Wer hat’s erfunden?

Meine Vorstellung von der Schweiz ist eine Obwohl-Vorstellung.

Obwohl ich Schweizer und in der Schweiz sozialisierte Menschen kenne und schätze, obwohl ich dort schon mal Urlaub gemacht habe und das ein oder andere Mal hindurchgereist bin, mein Schweizbild lässt sich durch diese Erfahrungen nicht prägen.
Es prägt sich noch nicht einmal durch die prägnanten Erfahrungen meiner Familie mit der eidgenössischen Staatsmacht. Mein Vater hat einst beinahe eine diplomatische Krise ausgelöst, als er versuchte, visumspflichtige Ausländer ohne ebenjene Papiere ins Land zu bringen. Es sollte nur ein Ausflug zum Rheinfall werden. Aber das war den Schweizer Grenzern egal. Ohne Visum keine Einreise. Ohne Einreise kein Rheinfall. Etwas lauteres Diskutieren mit den Grenzbeamten führte zu einem halben Dutzend auf die Reisegruppe gerichtete Maschinengewehre. Da verstehen die keinen Spaß, die Rütlischwörer. Mein Bruder hat mal illegal den Grenzzaun zwischen Konstanz und Kreuzlingen überstiegen. War auch nicht sooo clever. Ich hatte Glück, als wir damals im personenmäßig überfüllten Kleinbus gen Italien fuhren und an der Greizer Schwenze niemand die Autopapiere sehen wollte, sonst wäre ich auch noch aktenkundig geworden dort. Aber egal, denn all das spielt ja keine Rolle für mein Schweiz-Bild. Genausowenig wie meine Gruyère-Sucht, meine Schwäche für Ovomaltine und Rivella oder ein deftiges Käsefondue oder der jegliche Neutralität zu Beliebigkeit umdeutende Satz „In dem Fall bin ich die Schweiz.“, den mein soziales Umfeld gerne sagt, wenn etwas, was einen eigentlich moralisch etwas angeht, doch recht scheißegal ist.

Die Schweiz vor meinem inneren Auge ist eine kleinstädtische und bürgerliche Schweiz.
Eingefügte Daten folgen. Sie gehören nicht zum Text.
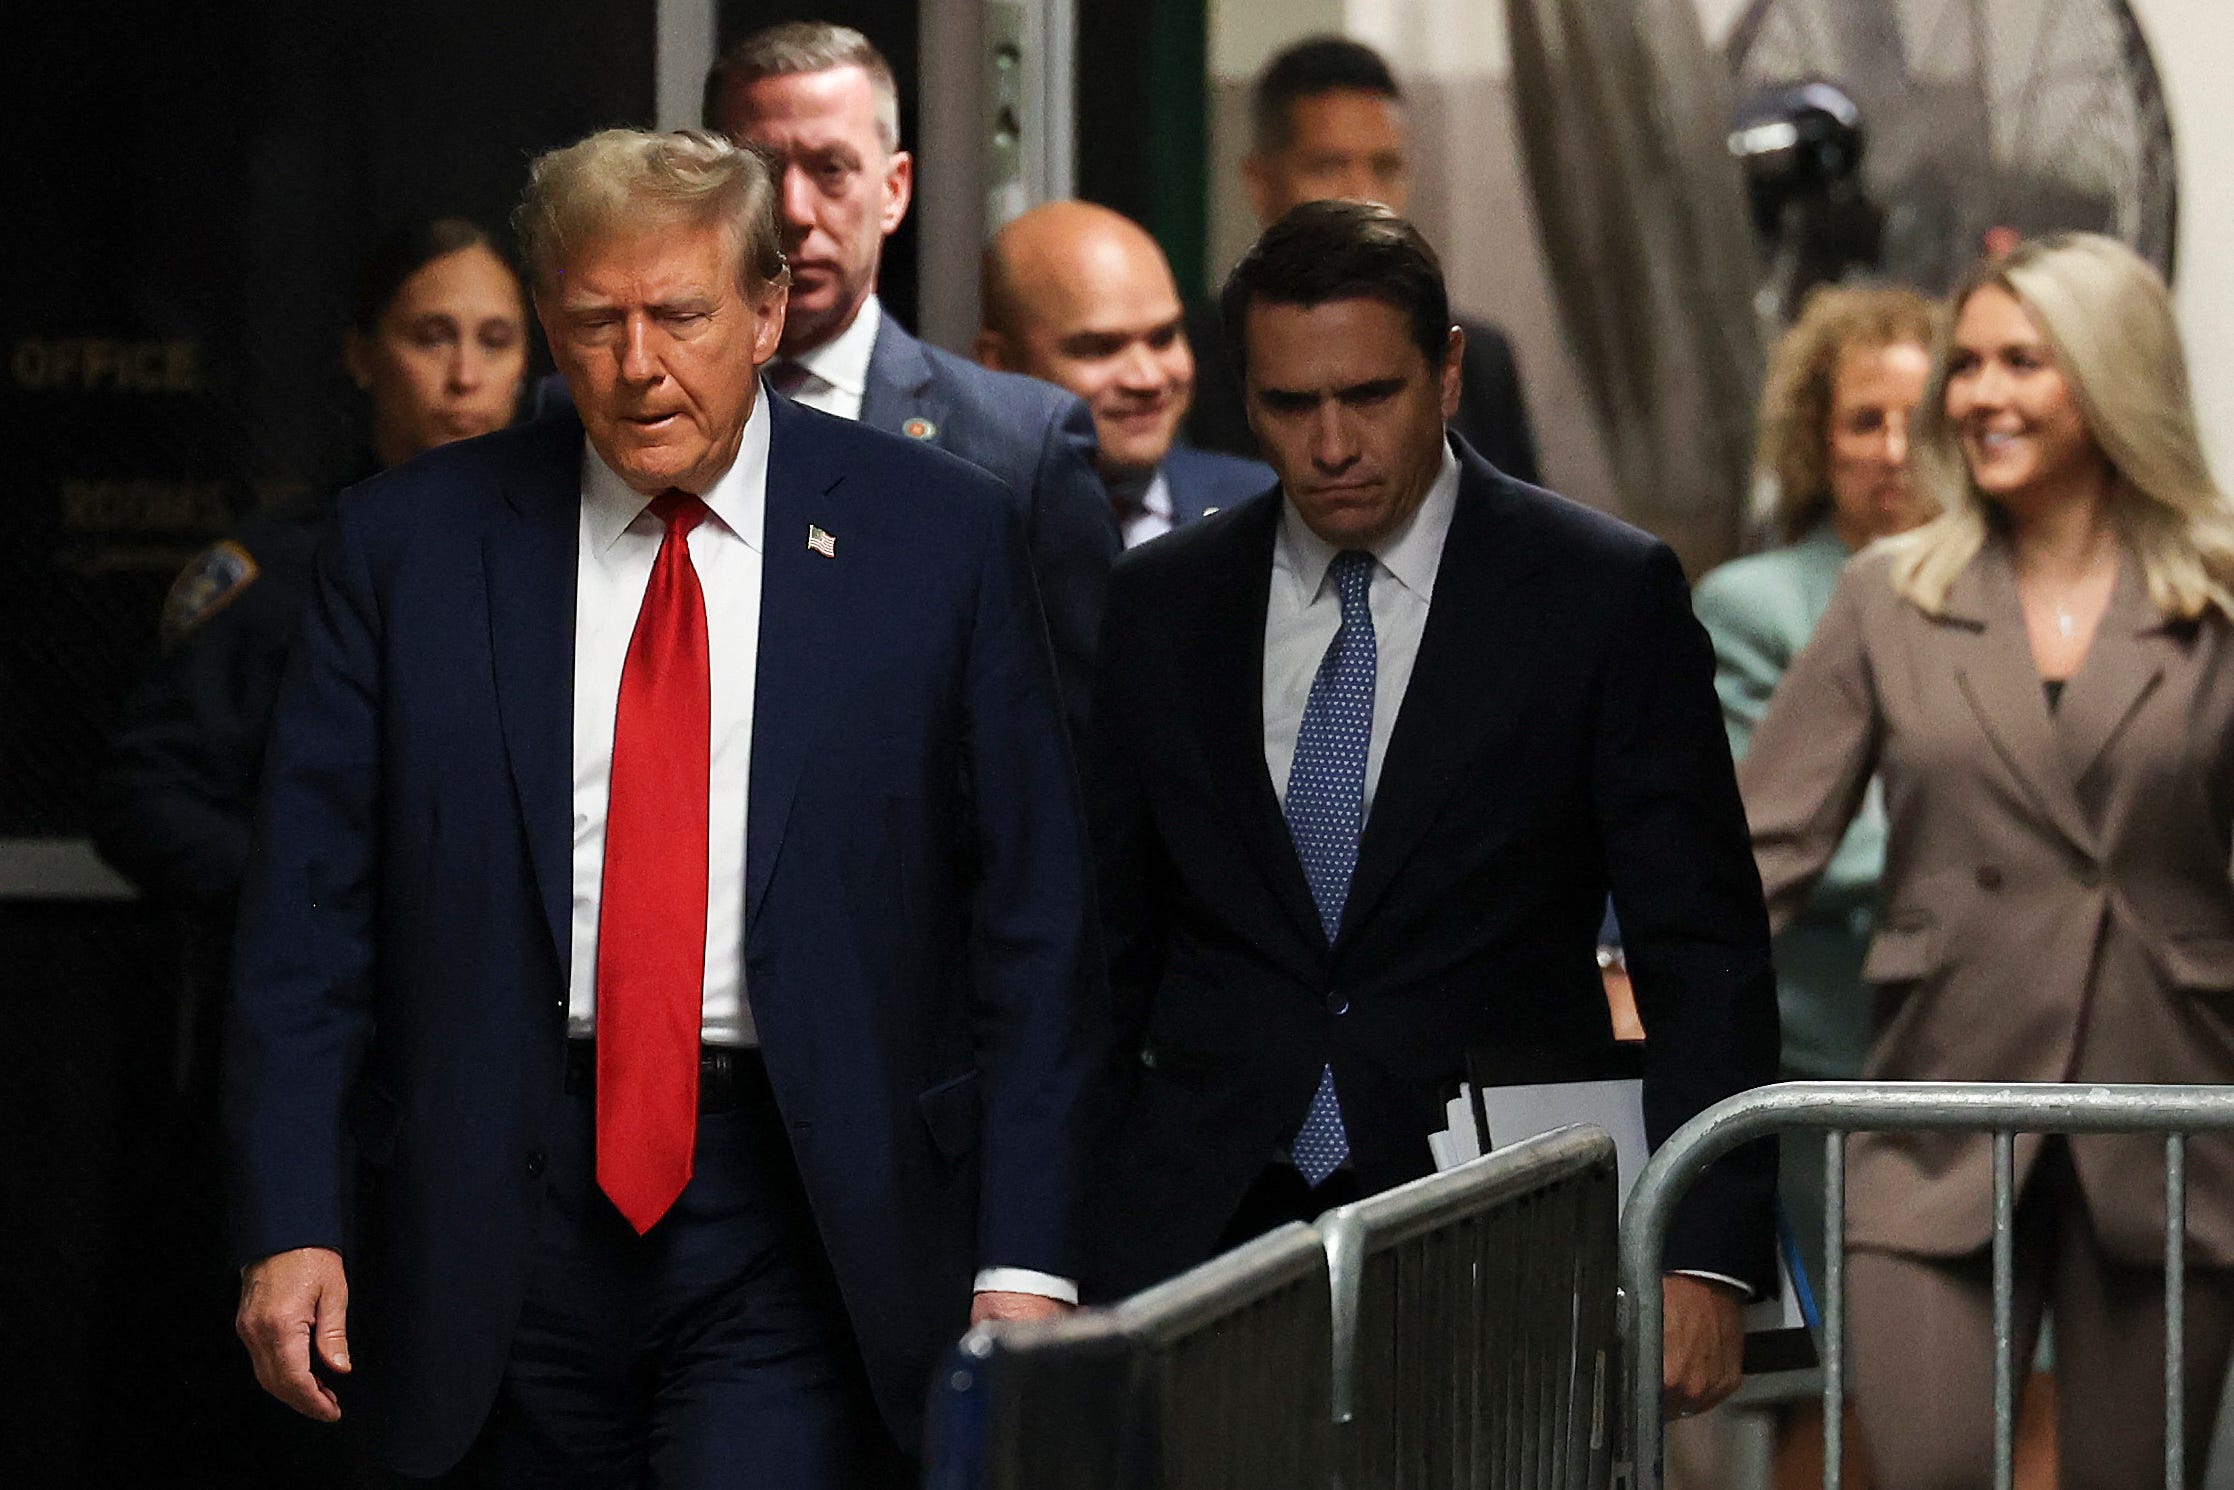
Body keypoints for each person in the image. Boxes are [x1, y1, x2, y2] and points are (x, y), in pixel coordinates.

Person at [225, 129, 1101, 1488]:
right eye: (593, 322)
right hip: (482, 1189)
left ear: (763, 314)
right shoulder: (410, 548)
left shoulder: (934, 539)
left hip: (799, 1200)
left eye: (680, 316)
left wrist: (1025, 1250)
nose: (637, 365)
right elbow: (306, 921)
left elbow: (1034, 928)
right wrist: (291, 1216)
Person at [1086, 200, 1777, 1418]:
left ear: (1447, 370)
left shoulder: (1598, 595)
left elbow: (1700, 943)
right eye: (1290, 405)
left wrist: (1703, 1245)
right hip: (1199, 1217)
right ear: (1244, 399)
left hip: (1489, 1208)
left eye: (1370, 394)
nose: (1333, 442)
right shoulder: (1164, 602)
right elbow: (1101, 949)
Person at [1738, 232, 2234, 1486]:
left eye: (2022, 360)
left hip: (2166, 1110)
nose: (1977, 395)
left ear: (2110, 375)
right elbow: (1759, 850)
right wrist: (1605, 996)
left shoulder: (2218, 598)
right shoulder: (1886, 594)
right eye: (1965, 364)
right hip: (1935, 1115)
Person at [703, 20, 1116, 737]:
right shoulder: (626, 417)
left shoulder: (1017, 448)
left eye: (831, 169)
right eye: (761, 172)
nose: (795, 213)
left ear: (894, 190)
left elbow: (1081, 753)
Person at [1183, 35, 1539, 484]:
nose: (1363, 196)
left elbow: (1526, 533)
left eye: (1385, 168)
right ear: (1261, 182)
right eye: (1328, 166)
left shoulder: (1476, 360)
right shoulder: (1193, 360)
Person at [974, 199, 1272, 546]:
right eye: (1101, 348)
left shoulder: (1267, 511)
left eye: (1163, 338)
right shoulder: (953, 526)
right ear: (999, 363)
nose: (1148, 379)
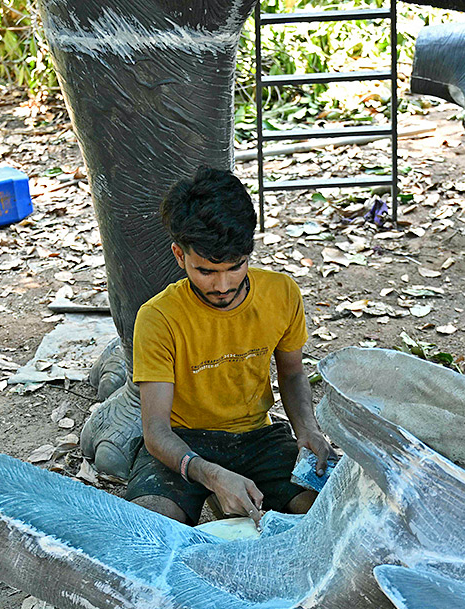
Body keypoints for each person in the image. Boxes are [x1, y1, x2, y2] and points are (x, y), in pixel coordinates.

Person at [124, 166, 332, 527]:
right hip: (183, 443)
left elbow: (294, 373)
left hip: (258, 438)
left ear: (248, 252)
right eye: (205, 271)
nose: (222, 284)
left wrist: (308, 430)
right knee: (149, 526)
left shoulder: (281, 294)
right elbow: (156, 433)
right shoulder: (158, 317)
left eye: (235, 267)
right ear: (179, 255)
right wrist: (211, 474)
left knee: (325, 517)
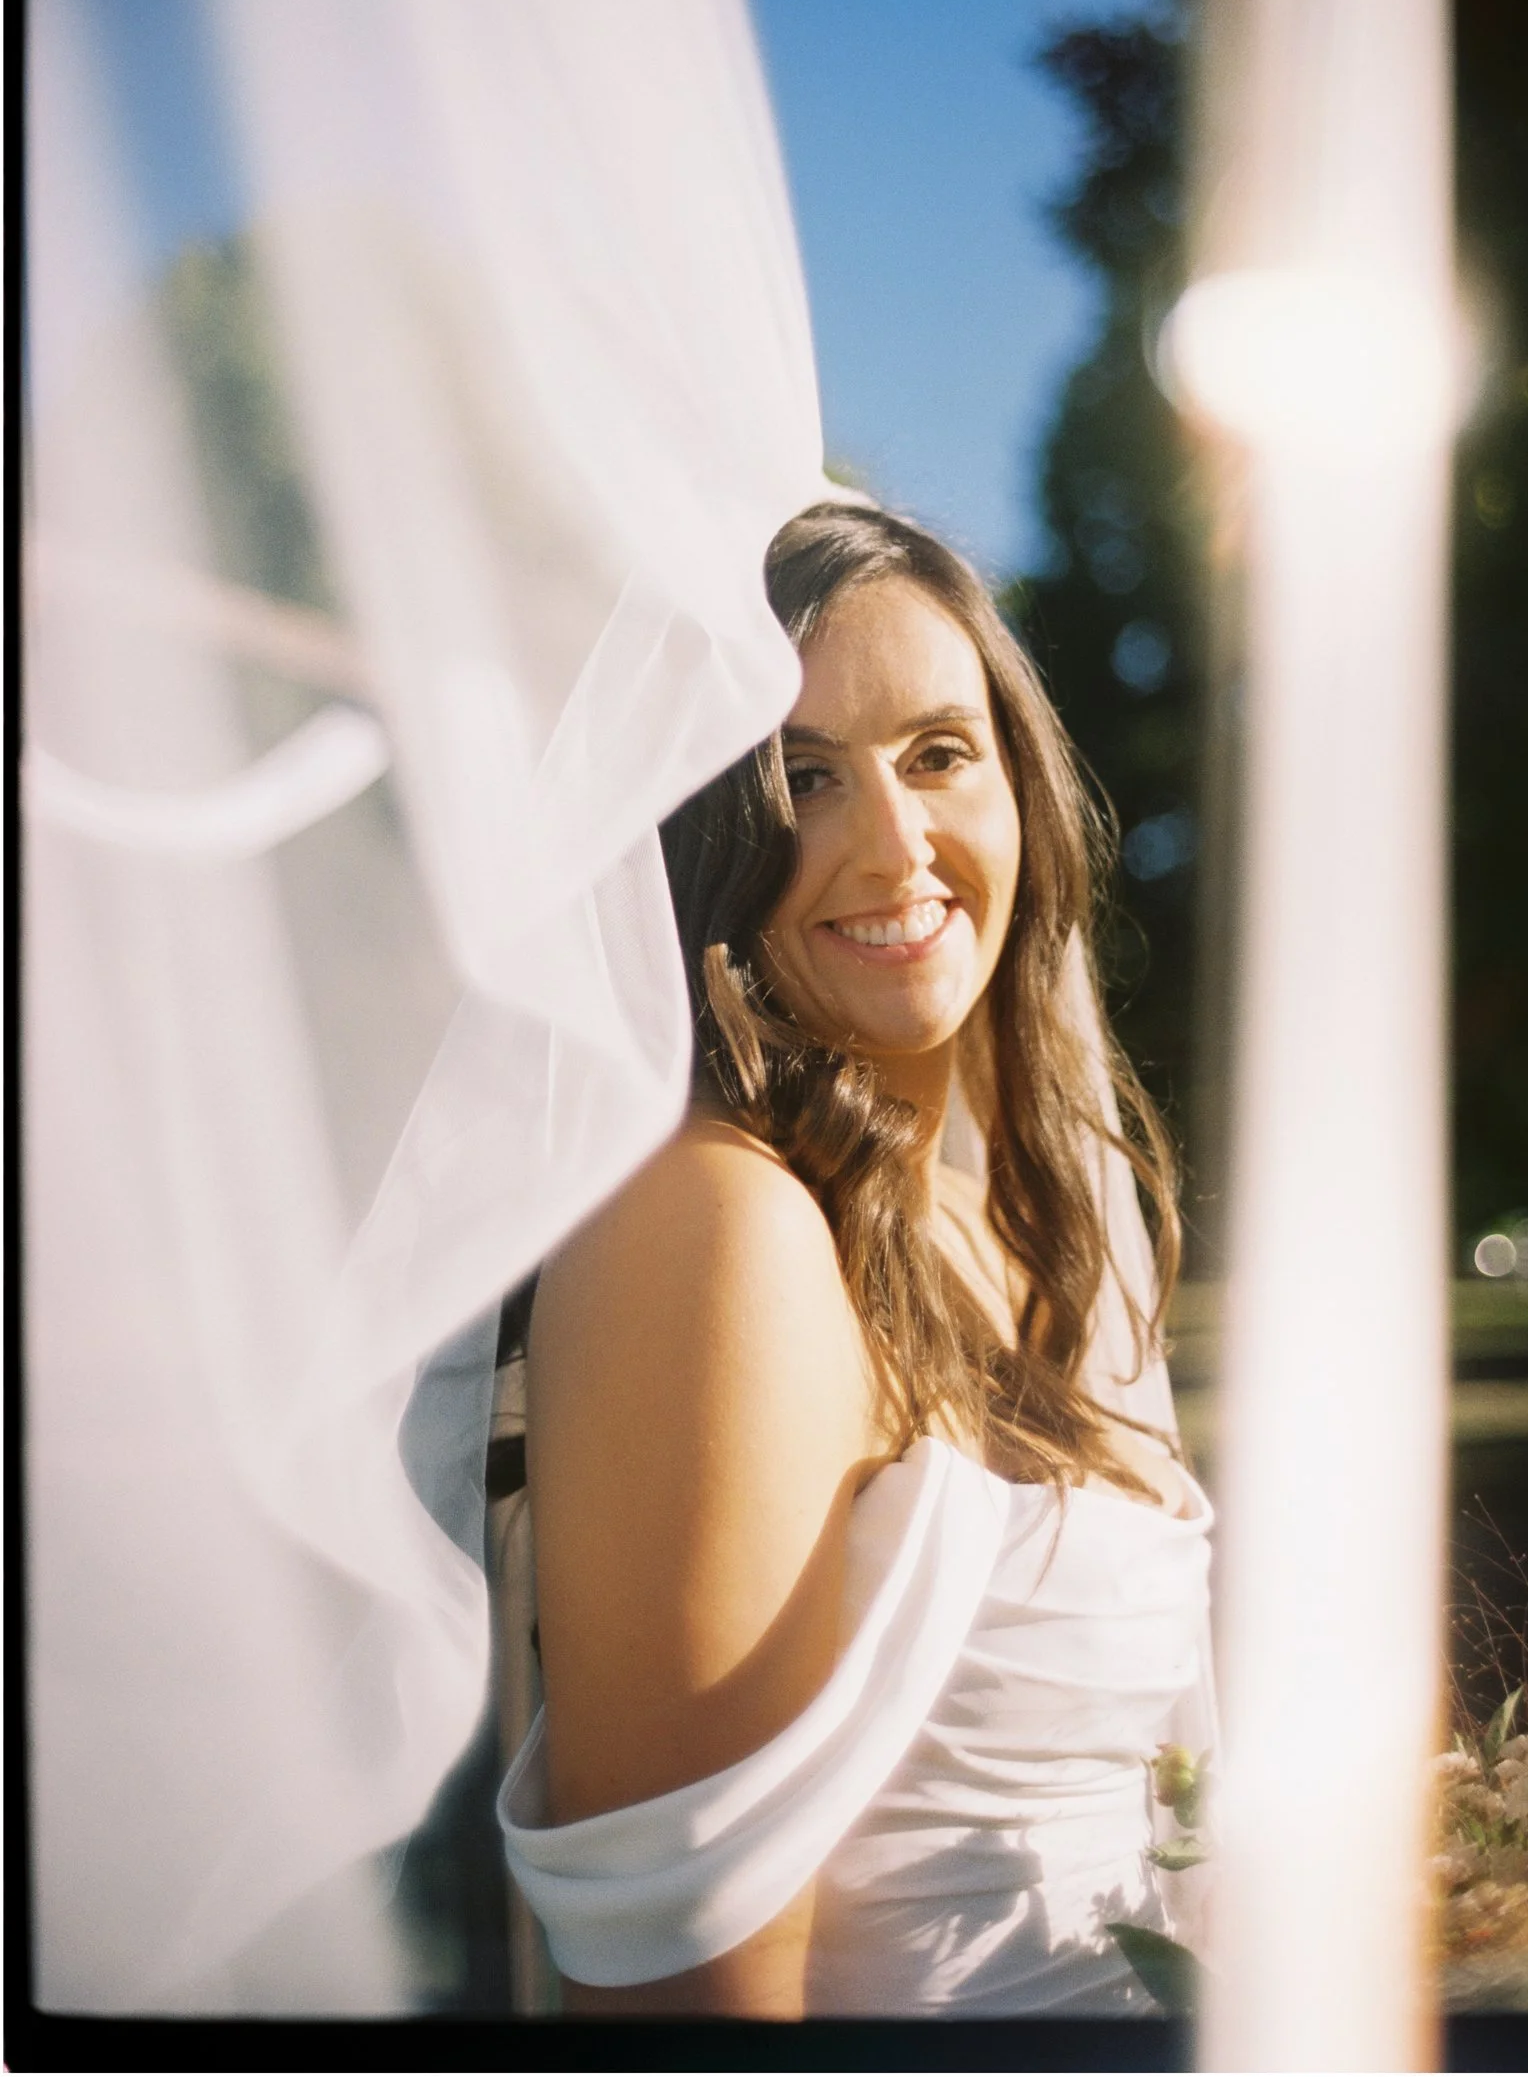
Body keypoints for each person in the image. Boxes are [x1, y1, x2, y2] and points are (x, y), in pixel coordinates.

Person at [498, 500, 1213, 2018]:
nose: (896, 845)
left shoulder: (1042, 1219)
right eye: (801, 778)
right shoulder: (716, 1226)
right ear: (699, 834)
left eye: (939, 754)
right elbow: (686, 2007)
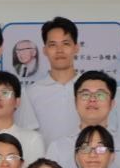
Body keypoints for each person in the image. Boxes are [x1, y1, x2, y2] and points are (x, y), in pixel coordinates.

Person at [44, 71, 120, 168]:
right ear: (75, 102)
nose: (92, 100)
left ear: (112, 104)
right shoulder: (57, 148)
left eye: (100, 95)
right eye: (85, 95)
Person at [21, 16, 85, 148]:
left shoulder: (89, 88)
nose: (59, 50)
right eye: (53, 45)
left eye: (66, 44)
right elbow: (27, 137)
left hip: (88, 159)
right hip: (46, 160)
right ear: (45, 50)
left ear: (76, 48)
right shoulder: (31, 92)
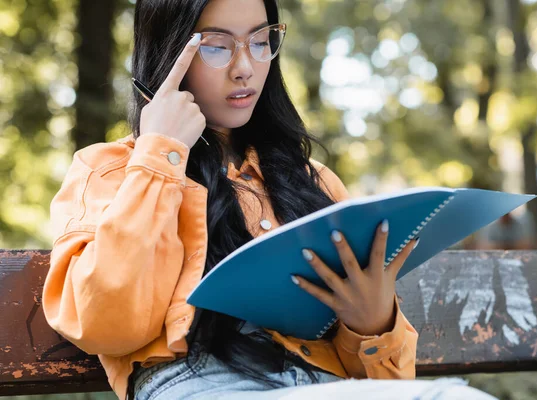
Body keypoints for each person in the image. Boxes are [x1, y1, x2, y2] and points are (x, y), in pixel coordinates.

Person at [42, 0, 498, 399]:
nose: (245, 66)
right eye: (216, 45)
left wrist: (372, 325)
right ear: (166, 52)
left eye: (261, 41)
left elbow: (387, 385)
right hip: (199, 385)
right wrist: (162, 154)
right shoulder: (110, 170)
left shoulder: (311, 182)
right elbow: (106, 324)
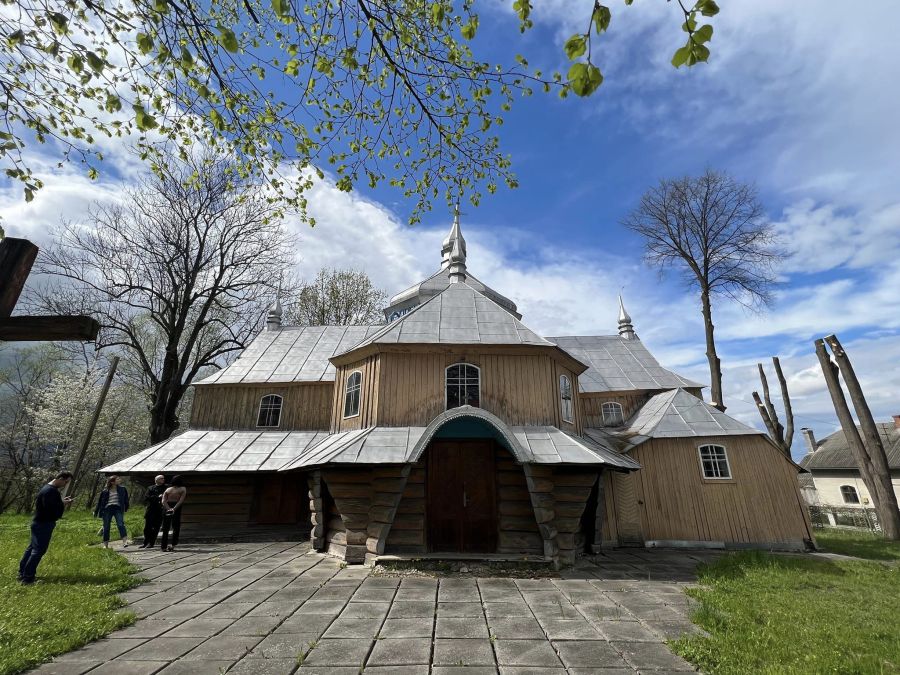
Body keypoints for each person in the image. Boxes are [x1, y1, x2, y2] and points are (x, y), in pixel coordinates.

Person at [18, 471, 74, 584]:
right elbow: (50, 509)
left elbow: (50, 504)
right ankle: (28, 578)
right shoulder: (51, 491)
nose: (65, 485)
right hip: (44, 523)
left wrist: (61, 501)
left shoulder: (47, 488)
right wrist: (63, 504)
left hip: (38, 522)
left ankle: (22, 573)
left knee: (32, 548)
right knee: (38, 550)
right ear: (61, 479)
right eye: (66, 482)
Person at [94, 475, 131, 548]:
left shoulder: (123, 489)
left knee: (120, 524)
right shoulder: (105, 491)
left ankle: (125, 542)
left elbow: (126, 499)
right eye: (117, 479)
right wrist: (96, 512)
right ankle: (105, 545)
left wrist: (126, 507)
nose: (119, 480)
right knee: (106, 526)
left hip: (117, 508)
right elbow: (100, 502)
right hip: (107, 509)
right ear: (112, 482)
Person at [160, 475, 186, 552]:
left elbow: (163, 501)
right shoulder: (183, 488)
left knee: (166, 527)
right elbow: (181, 500)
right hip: (176, 507)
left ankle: (163, 547)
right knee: (176, 527)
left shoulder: (168, 489)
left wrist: (168, 508)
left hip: (167, 507)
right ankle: (173, 545)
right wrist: (173, 509)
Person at [140, 475, 167, 548]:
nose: (163, 479)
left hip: (159, 510)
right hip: (150, 509)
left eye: (163, 478)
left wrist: (155, 497)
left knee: (156, 527)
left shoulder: (165, 488)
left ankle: (151, 543)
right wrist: (157, 497)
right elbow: (147, 497)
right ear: (156, 480)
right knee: (147, 528)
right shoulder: (150, 488)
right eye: (161, 478)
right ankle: (145, 542)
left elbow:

Die Menschen wohnen am Hügel mit See- und Bergblick, sie sind sehr intellektuell, sie rezipieren neueste Philosophie, sie orientieren sich an Berlin, Paris und Buenos Aires, sie hören anspruchsvolle Musik, lesen anspruchsvolle Literatur, schätzen die bildende Kunst und gehen oft ins Theater. Sie wohnen in den Denkmälern der Architekturmoderne und trinken Anisschnäpse. Die Männer sind allesamt studiert, die Frauen sind opheliamäßig schön und ebenso geisteskrank, meist üben oder übten sie einen Beruf im regen Kulturbetrieb der kleinstädtischen Schweiz aus. Schweizer haben keine Kinder oder keine Beziehung zu ihren Kindern. Das hat vielleicht auch etwas mit ihrem problematischen Sexualleben zu tun. Die Männer wären gern promisk (klappt aber nur bedingt), die Frauen haben lüsterne Gedanken, die aber viel zu selten Realität werden. Die Schweizer onanieren irgendwie aneinander vorbei. Und noch was: Alle haben sie zu viele Leichen im Keller und eigentlich leben sie irgendwie noch in den 1950ern.
Das ist meine Schweiz.
Meine Schweiz und meine Schweizer entspringen aus meinem, durch die Lektüre der hervorragenden Erzählungen Friedrich Dürrenmatts, Max Frischs und Urs Widmers geprägten Kopfkino. Die Fiktion ist stärker als die Realität. Ich mag meine Schweiz sehr.

2 Kommentare

  1. Ich will auch eigene Schweizer haben!

  2. DonNino545 22.11.2008

    Ich könnte wetten, dass dein Bruder den Grenzzaun im Rahmen des Seenachtsfestes überstiegen hat. Da avanciert das hier fast zum Volkssport.